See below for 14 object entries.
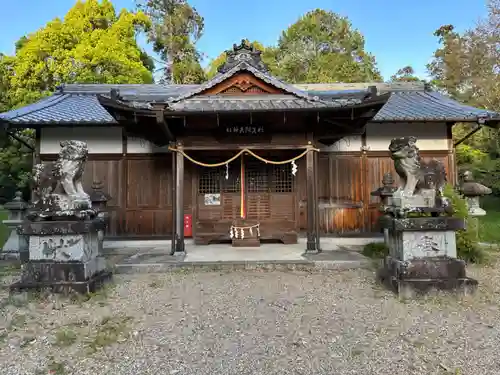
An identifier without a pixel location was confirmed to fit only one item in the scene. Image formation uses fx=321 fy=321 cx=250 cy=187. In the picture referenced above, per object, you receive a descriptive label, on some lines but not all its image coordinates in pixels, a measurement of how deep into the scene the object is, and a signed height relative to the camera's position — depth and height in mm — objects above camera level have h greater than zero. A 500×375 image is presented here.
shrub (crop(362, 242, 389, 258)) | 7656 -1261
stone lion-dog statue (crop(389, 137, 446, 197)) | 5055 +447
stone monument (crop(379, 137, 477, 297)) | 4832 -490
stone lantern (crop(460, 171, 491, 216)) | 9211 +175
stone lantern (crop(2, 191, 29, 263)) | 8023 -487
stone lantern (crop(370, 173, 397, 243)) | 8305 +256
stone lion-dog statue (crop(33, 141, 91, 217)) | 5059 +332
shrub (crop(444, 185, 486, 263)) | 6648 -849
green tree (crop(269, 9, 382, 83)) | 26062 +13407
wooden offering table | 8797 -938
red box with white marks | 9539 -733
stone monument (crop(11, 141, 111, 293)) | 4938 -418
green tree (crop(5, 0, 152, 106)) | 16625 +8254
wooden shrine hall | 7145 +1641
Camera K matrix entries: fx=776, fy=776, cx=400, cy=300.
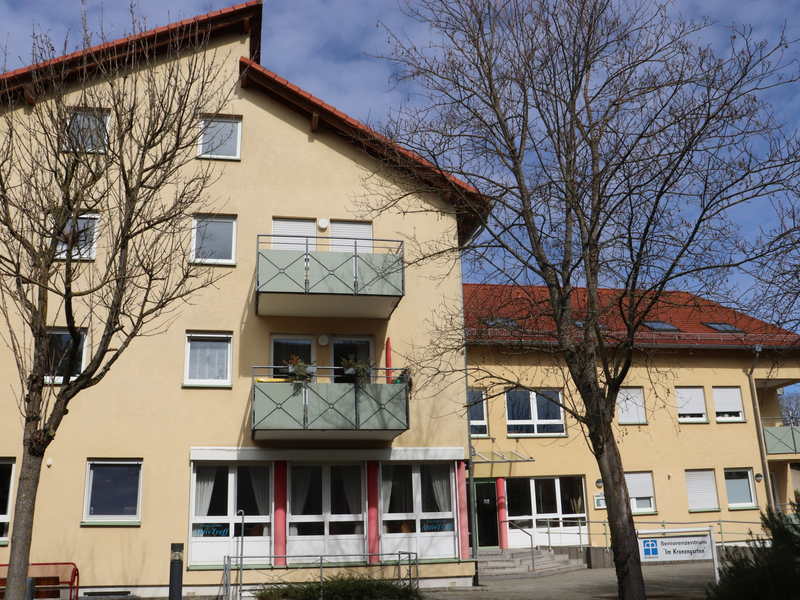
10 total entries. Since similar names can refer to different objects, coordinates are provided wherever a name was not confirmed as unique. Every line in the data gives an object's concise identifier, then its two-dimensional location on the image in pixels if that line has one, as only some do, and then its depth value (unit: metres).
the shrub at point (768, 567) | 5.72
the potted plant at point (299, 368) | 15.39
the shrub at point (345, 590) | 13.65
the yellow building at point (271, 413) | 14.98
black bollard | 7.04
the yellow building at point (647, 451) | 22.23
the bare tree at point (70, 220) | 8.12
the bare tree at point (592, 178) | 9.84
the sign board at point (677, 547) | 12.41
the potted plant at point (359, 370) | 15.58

**Work item**
Your job is to repeat every entry exactly, keeping all pictures out of the copy.

**Result of this task**
See below for 14 object entries.
An identifier without a pixel location was confirmed to fit only one item in the scene. Image formation uses fx=321 fy=321 cx=250 cy=187. In the picture referenced above, per object, you receive a descriptive label, on some lines but not all its image coordinates in pixels, a measurement of how deep into the scene the object is, and a signed height relative to the camera's position — depth and height in mm — objects above camera level have h greater than zero. A 500×375 image is presented here.
shrub (crop(362, 242, 389, 258)) | 7656 -1261
stone lion-dog statue (crop(389, 137, 446, 197)) | 5055 +447
stone monument (crop(379, 137, 477, 297)) | 4832 -490
stone lantern (crop(460, 171, 491, 216)) | 9211 +175
stone lantern (crop(2, 191, 29, 263)) | 8023 -487
stone lantern (crop(370, 173, 397, 243)) | 8305 +256
stone lion-dog statue (crop(33, 141, 91, 217)) | 5059 +332
shrub (crop(444, 185, 486, 263)) | 6648 -849
green tree (crop(269, 9, 382, 83)) | 26062 +13407
wooden offering table | 8797 -938
red box with white marks | 9539 -733
stone monument (crop(11, 141, 111, 293)) | 4938 -418
green tree (crop(5, 0, 152, 106)) | 16625 +8254
wooden shrine hall | 7145 +1641
Camera K matrix entries: fx=776, fy=776, cx=400, cy=300.
10 total entries. Since similar names can refer to different objects, coordinates are provided wherever a name was not confirmed as unique. Every line in the data gives an object's concise identifier, then its two-dimensional location on the image in pixels if that line has one, as only some do, and then its depth value (unit: metres).
the shrub at point (768, 567) | 5.72
the potted plant at point (299, 368) | 15.39
the shrub at point (345, 590) | 13.65
the yellow building at point (271, 413) | 14.98
black bollard | 7.04
the yellow building at point (647, 451) | 22.23
the bare tree at point (70, 220) | 8.12
the bare tree at point (592, 178) | 9.84
the sign board at point (677, 547) | 12.41
the potted plant at point (359, 370) | 15.58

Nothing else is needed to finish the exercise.